ほお、ビタミンEなどの抗酸化剤はDNA損傷を減らすが、がん細胞の自殺をうながすp53を減らしガン促進

 身体の老化やガン化には活性酸素による細胞やDNAの酸化が関係する。そのため抗酸化剤のビタミンEやN-アセチルシステイン(NAC)が老化、ガン化の予防で期待されてきた。実際、DNA損傷を減らしてくれる。しかしDNAの損傷を減らすがために、DNAが損傷したら、細胞内でDNAを修復し、いきすぎると細胞増殖を停止させアポトーシスなどの細胞増殖サイクルを抑制を制御するp53遺伝子の発現を低下させてしまう。そのため、↓のマウス実験で、肺癌進行を促してしまうことが示された。p53の体細胞変異は腫瘍がだいぶ進行してから生じるので、抗酸化剤は喫煙者等の高リスク集団の前癌病変や初期腫瘍の増殖を促すかもしれないというのが、↓の研究者の意見。

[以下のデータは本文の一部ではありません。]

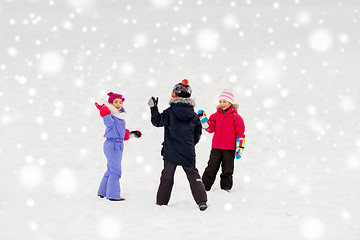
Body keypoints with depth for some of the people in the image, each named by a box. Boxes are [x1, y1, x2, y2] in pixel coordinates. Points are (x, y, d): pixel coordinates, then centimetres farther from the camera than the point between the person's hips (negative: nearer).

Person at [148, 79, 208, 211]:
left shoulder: (170, 112, -8)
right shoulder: (194, 116, 3)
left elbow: (157, 121, -5)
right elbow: (197, 135, 10)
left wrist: (153, 108, 3)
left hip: (171, 152, -2)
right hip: (188, 154, 2)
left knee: (167, 176, 8)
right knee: (193, 175, 7)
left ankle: (161, 202, 12)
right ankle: (202, 201, -2)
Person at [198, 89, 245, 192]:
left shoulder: (236, 117, -1)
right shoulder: (216, 115, 10)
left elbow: (240, 133, -1)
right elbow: (210, 128, 4)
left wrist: (240, 147, -8)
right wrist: (202, 118, -6)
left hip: (229, 149, -2)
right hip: (216, 147, 3)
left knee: (227, 170, 6)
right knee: (211, 168, 3)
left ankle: (226, 187, 17)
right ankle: (204, 186, 8)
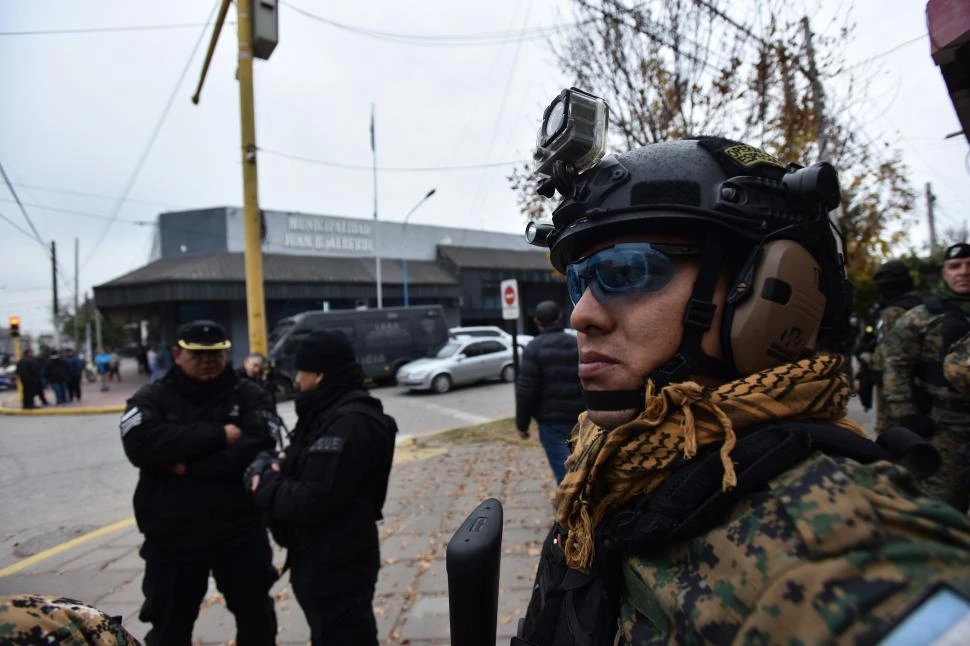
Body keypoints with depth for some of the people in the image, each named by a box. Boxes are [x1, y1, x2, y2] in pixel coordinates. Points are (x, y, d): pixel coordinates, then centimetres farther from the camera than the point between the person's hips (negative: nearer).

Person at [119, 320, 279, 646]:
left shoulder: (249, 396, -3)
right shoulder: (151, 398, -1)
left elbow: (257, 450, -19)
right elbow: (140, 445, -21)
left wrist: (189, 465, -19)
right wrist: (218, 435, -22)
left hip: (241, 532, 0)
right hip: (172, 536, 1)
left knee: (257, 617, 17)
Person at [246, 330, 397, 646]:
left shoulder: (349, 424, -25)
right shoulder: (333, 413, 8)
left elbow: (312, 501, -28)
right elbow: (309, 472, 13)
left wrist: (263, 482, -14)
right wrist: (275, 466, -7)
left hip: (337, 568, -10)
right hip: (326, 563, 10)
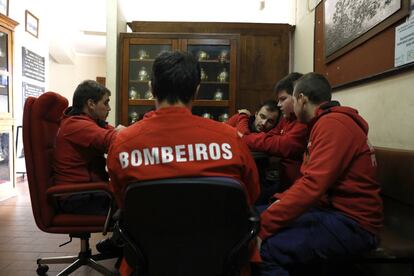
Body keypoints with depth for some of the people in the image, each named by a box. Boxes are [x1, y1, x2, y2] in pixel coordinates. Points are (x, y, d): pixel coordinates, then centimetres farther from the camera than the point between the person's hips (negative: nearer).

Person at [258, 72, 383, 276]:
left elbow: (313, 185, -28)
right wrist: (281, 200, 1)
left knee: (266, 248, -27)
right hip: (331, 208, 10)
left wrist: (262, 226, -25)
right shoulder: (327, 122, 16)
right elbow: (310, 178, 16)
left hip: (352, 222, -10)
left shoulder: (333, 123, -18)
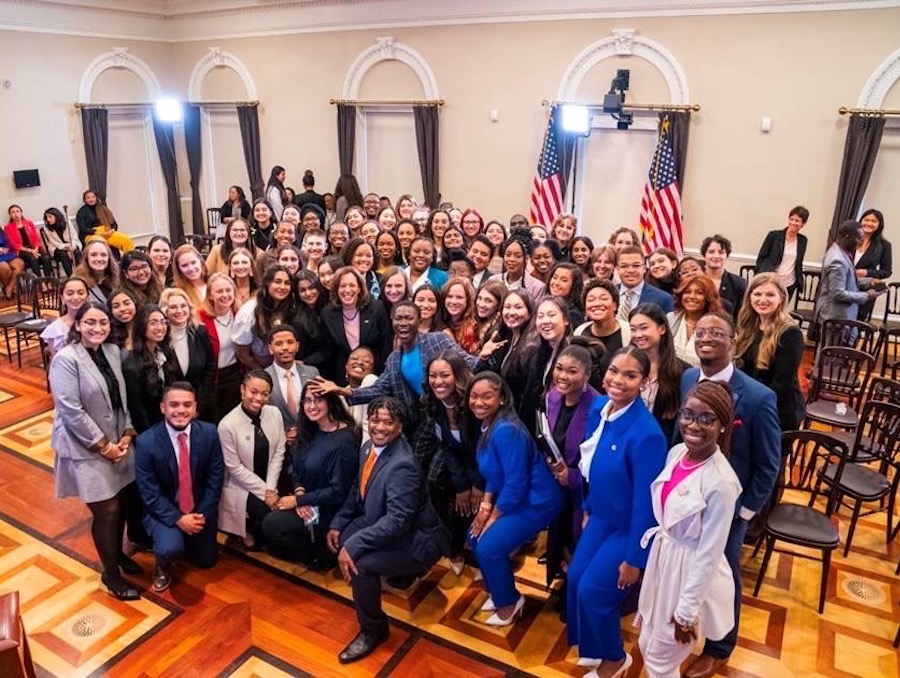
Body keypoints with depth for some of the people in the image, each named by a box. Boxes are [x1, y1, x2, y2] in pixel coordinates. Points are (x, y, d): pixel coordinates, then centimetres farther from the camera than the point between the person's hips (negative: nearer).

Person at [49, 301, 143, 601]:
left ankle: (117, 553, 39)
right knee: (107, 511, -2)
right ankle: (111, 573, 19)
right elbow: (71, 411, -19)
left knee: (123, 503, 13)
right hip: (86, 449, -6)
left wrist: (127, 433, -1)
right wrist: (103, 445, -15)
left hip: (117, 441, 6)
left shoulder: (113, 351, 3)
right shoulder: (66, 360, -16)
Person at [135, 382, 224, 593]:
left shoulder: (209, 433, -14)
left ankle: (188, 541, 47)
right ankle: (163, 566, 8)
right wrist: (178, 519, -23)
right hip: (164, 510, -3)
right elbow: (149, 492, -16)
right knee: (170, 548, -30)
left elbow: (216, 477, -6)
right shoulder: (146, 441, -22)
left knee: (207, 560, 15)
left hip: (200, 509, 3)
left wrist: (203, 513, -15)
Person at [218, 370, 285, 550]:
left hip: (269, 483, 5)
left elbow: (278, 454, -1)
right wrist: (264, 492, -14)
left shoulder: (274, 413, -6)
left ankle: (255, 527, 12)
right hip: (241, 487, -5)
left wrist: (271, 489, -9)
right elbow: (235, 468, -14)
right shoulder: (227, 425, -19)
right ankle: (247, 530, 10)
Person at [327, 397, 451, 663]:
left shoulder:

Sci Transl Med. 2014 Jan 29;6(221):221ra15. doi: 10.1126/scitranslmed.3007653.
Antioxidants accelerate lung cancer progression in mice.
Sayin VI, Ibrahim MX, Larsson E, Nilsson JA, Lindahl P, Bergo MO.